Ding dong!
The story has arrived.
Hello~ This is Wareopzone
There are a lot of stories today. I'll read them one by one.
This is the first story.
Hello, I'm a female student. I'm currently hiding my past from my friends and close friends. It wasn't a very positive one. I was constantly subjected to school violence, and when I transitioned from elementary school to middle school, the bully and his friends joined me, and I endured a lot of it. I was mostly an outcast, not a victim of bullying, but I was quick-witted and could easily spot it. They'd intentionally hit my birthday cake hard, or cancel plans and go out with other friends that day. They usually just pretended not to notice, so they treated me like a pushover. But since they pretended to be my friends, I often got along. The problem is, the violence has gotten more intense since boys have joined in. They've been openly swearing, deliberately snatching my phone to get demerits, shoving me down the stairs, or hitting me in the face with a basketball. Maybe it's because of COVID-19, but I'm getting along well with my friends now, but one of the bullies is in my class, which makes me a little anxious. And I feel guilty that I wasn't more honest with my friends and younger siblings because of this past. How can I get over my past?
It must have been really hard for you to go through all these things.
First of all, thank you for having the courage to send me this story.
Well, my prescription is to first make friends you can really trust.
When I was in elementary school, I was bullied more than just an outcast. I suffered for five years because everyone in the school knew about it, but only a very small minority didn't.
All of those students happen to be from our school.. haha
however
There was something that helped me forget those hellish five years, even if only for a little while, and maybe for the foreseeable future.
It's 'friend'.
Not just a friend, but a true friend you can trust and stay with for a long time.

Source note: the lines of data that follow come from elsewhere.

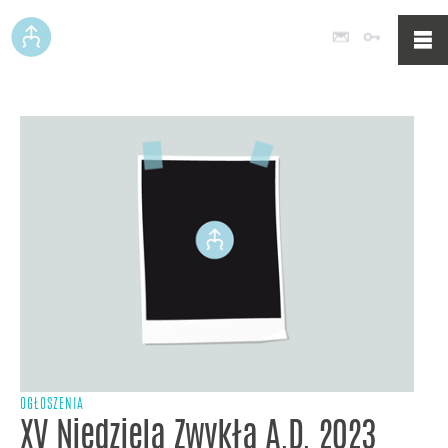
Poczta
Logowan
OGŁOSZENIA
XV Niedziela Zwykła A.D. 2023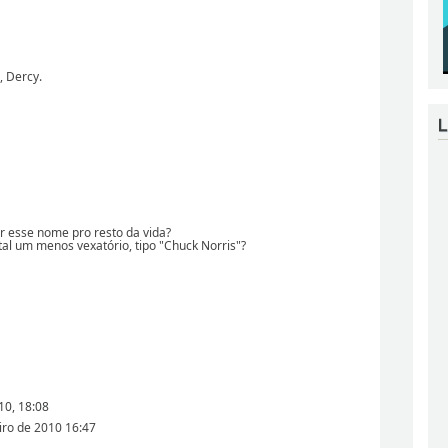
, Dercy.
r esse nome pro resto da vida?
tal um menos vexatório, tipo "Chuck Norris"?
10, 18:08
iro de 2010 16:47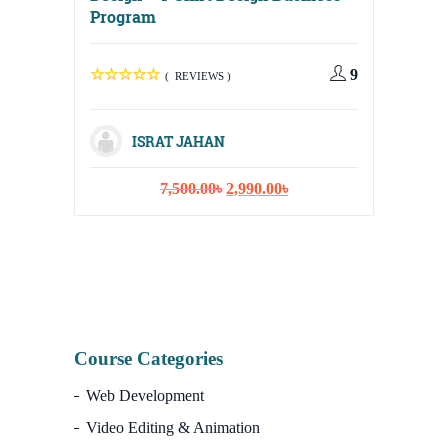
Program
Digital
Media, 
9
( REVIEWS )
Strateg
ISRAT JAHAN
Original
Current
7,500.00
৳
2,990.00
৳
I
price
price
was:
is:
7,500.00৳.
2,990.00৳.
Course Categories
Web Development
Video Editing & Animation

And more than anything, what I want and need most quickly is for myself to change rather than waiting and hoping for that person to change.
I was a very shy kid back in the day, and interacting with so many people was harder for me than hugging my favorite idol.
But what changed my personality and enabled me to change was my friends.
I hope you know that a lot has changed because of that friend.
And there's no need to feel sorry. It's understandable, and it's difficult because of the trauma from that past. I'm sure they understand.
This is the second story
It's been exactly 1037 days since I started writing on Fanple! I've been writing on Fanplus for almost three years now, and honestly, there are so many people who are really good at writing these days. So, those really good writers are often ranked high, but I've never made it into the top 100 in all my writing. Even if I've heard of it, no one has told me... Many other people have hits in 100 days and are respected by everyone, but I feel like I'm just standing still. My dream is to be a novelist, but when I reread my writing, I sometimes wonder if I have no talent. Everyone who writes says it's fun, but honestly, I don't know. Plus, I keep getting star-reviewed for every piece I post, so I've been wondering if there's a problem with my writing itself. Of course, I do fanfics just as a hobby, but I'm a little embarrassed to say that in the 1000 days I've been writing, I've never had more than 40 subscribers... These days, I just try to live like that, but every time I think about it, I worry...
Well...here's my advice! First, ask your close friends to promote it!
If you can't ask for a favor, try changing the way you write!
Read a lot of other articles and try changing your approach!
That's all for today. See you in the next story.